> [GIVEN ENTRIES]:
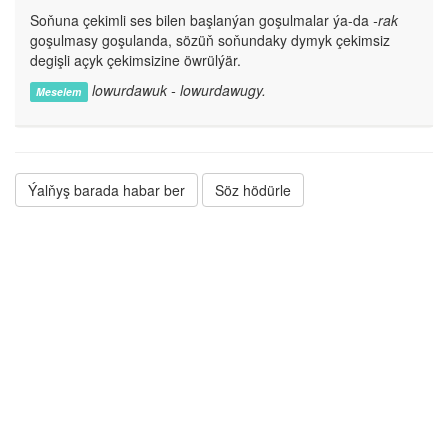
Soňuna çekimli ses bilen başlanýan goşulmalar ýa-da
-rak
goşulmasy goşulanda, sözüň soňundaky dymyk çekimsiz
degişli açyk çekimsizine öwrülýär.
lowurdawuk - lowurdawugy.
Meselem
Ýalňyş barada habar ber
Söz hödürle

> [WHAT IS REQUIRED]:
Please rewrite the data above with "Meselem" replaced by "Mysal üçin" and nothing else changed, leaving out the pictures.

> [RESPONSE AREA]:
Soňuna çekimli ses bilen başlanýan goşulmalar ýa-da
-rak
goşulmasy goşulanda, sözüň soňundaky dymyk çekimsiz
degişli açyk çekimsizine öwrülýär.
lowurdawuk - lowurdawugy.
Mysal üçin
Ýalňyş barada habar ber
Söz hödürle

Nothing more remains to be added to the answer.